Amy was clear on this in her own words.  I remember the night that we knew that Jeff was going to die.  We were all sitting there around his bed.  I distinctly remember Amy saying through tears and anger “This didn’t win.  Jeff didn’t lose!”  Amy also wrote about this in one of her entries: 

“On a side note, why is it that when someone with cancer passes away, people often say that they "lost their battle" with cancer. When I think of my brother, Jeff, and the fight he fought, I would never think of his graduation to heaven as "he lost his battle with cancer." He won it. Cancer is just evidence of the fallen world we live in. It's a symptom of the problems in the world. The battle we flight is not just physical against cancer, but spiritual against the enemy's plots to steal away the treasures that God has promised to those who love Him. I would much rather that obituaries read "His battle with cancer came to an end, with a victory celebrated in Heaven! He won the race set out before him! He finished it! The enemy's plans were foiled when his faith proved too strong." I think people who battle diseases receive something special when they get to Heaven. I have no basis for that assumption, just something I think about.” (Amy’s entry on January 10, 2010)

The Bible talks about this too.  Two verses come to mind.  Romans 8:37 says that “In all these things, we are more than conquerors through him who loved us.”  Through what things?  Right before that verse, it gives a list of things that cannot separate us from the love of God.  The verses talk about how we face death all day long and are considered sheep to the slaughter.  Not a very appealing mental image, but then the writer of these verses (Paul) goes on to say that despite all of these things, not only are we conquerors of these things, but we are MORE than conquerors. Our faith in God makes us conquerors over suffering and death. 

And again in 1 Corinthians 15:54-57, Paul writes this: 

“When the perishable has been clothed with the imperishable, and the mortal with immortality, then the saying that is written will come true: “Death has been swallowed up in victory.”
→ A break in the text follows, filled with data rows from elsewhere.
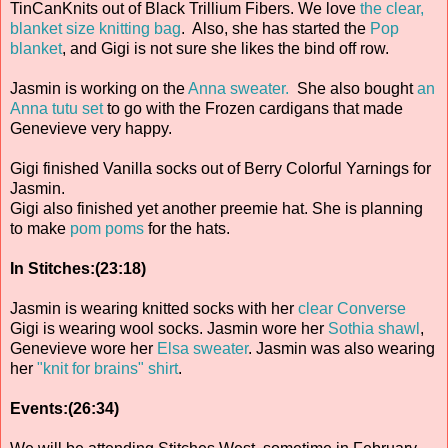
TinCanKnits out of Black Trillium Fibers. We love
the clear,
blanket size knitting bag
. Also, she has started the
Pop
blanket
, and Gigi is not sure she likes the bind off row.
Jasmin is working on the
Anna sweater.
She also bought
an
Anna tutu set
to go with the Frozen cardigans that made
Genevieve very happy.
Gigi finished Vanilla socks out of Berry Colorful Yarnings for
Jasmin.
Gigi also finished yet another preemie hat. She is planning
to make
pom poms
for the hats.
In Stitches:(23:18)
Jasmin is wearing knitted socks with her
clear Converse
Gigi is wearing wool socks. Jasmin wore her
Sothia shawl
,
Genevieve wore her
Elsa sweater
. Jasmin was also wearing
her
"knit for brains" shirt
.
Events:(26:34)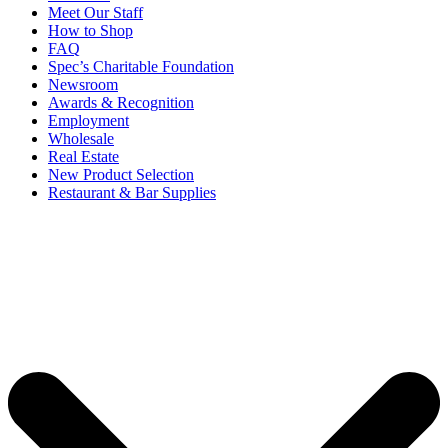
Meet Our Staff
How to Shop
FAQ
Spec’s Charitable Foundation
Newsroom
Awards & Recognition
Employment
Wholesale
Real Estate
New Product Selection
Restaurant & Bar Supplies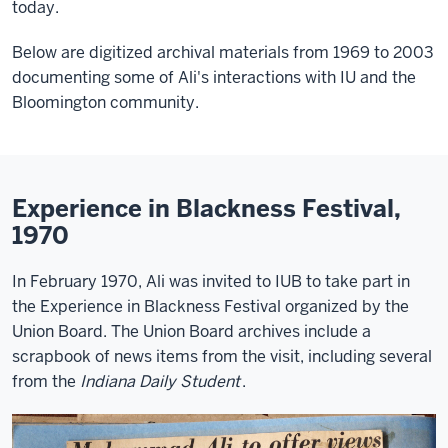
today.
Below are digitized archival materials from 1969 to 2003
documenting some of Ali's interactions with IU and the
Bloomington community.
Experience in Blackness Festival,
1970
In February 1970, Ali was invited to IUB to take part in
the Experience in Blackness Festival organized by the
Union Board. The Union Board archives include a
scrapbook of news items from the visit, including several
from the
Indiana Daily Student
.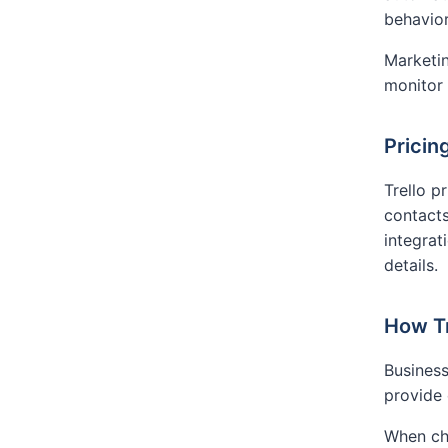
behavior
Marketin
monitor
Pricin
Trello p
contacts
integrat
details.
How Tr
Business
provide
When cho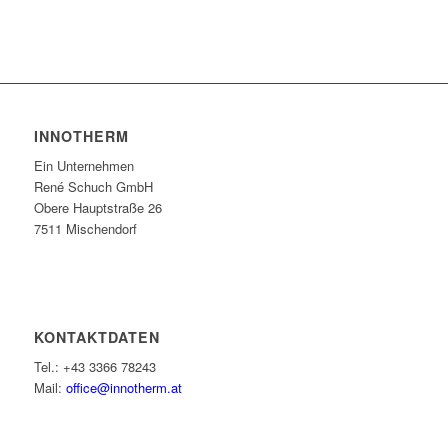
INNOTHERM
Ein Unternehmen
René Schuch GmbH
Obere Hauptstraße 26
7511 Mischendorf
KONTAKTDATEN
Tel.: +43 3366 78243
Mail:
office@innotherm.at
“Where, O death, is your victory?  Where, O death, is your sting?”

The sting of death is sin, and the power of sin is the law. But thanks be to God! He gives us the victory through our Lord Jesus Christ.”

 

Did you catch that?  Death has been swallowed up in victory.  We are victorious over death because of our faith and hope in Jesus. 

If my faith truly lies in God and what he says about death and his purposes for our lives, then there is no way that I can ever accept that Amy lost her battle with cancer.  Amy fought hard.  Amy had an unshakeable faith in God.  Amy accomplished more for God than many people do in 80 years.  Amy is celebrating with Jeff in heaven now, waiting for us to arrive.  How can anyone think that she lost?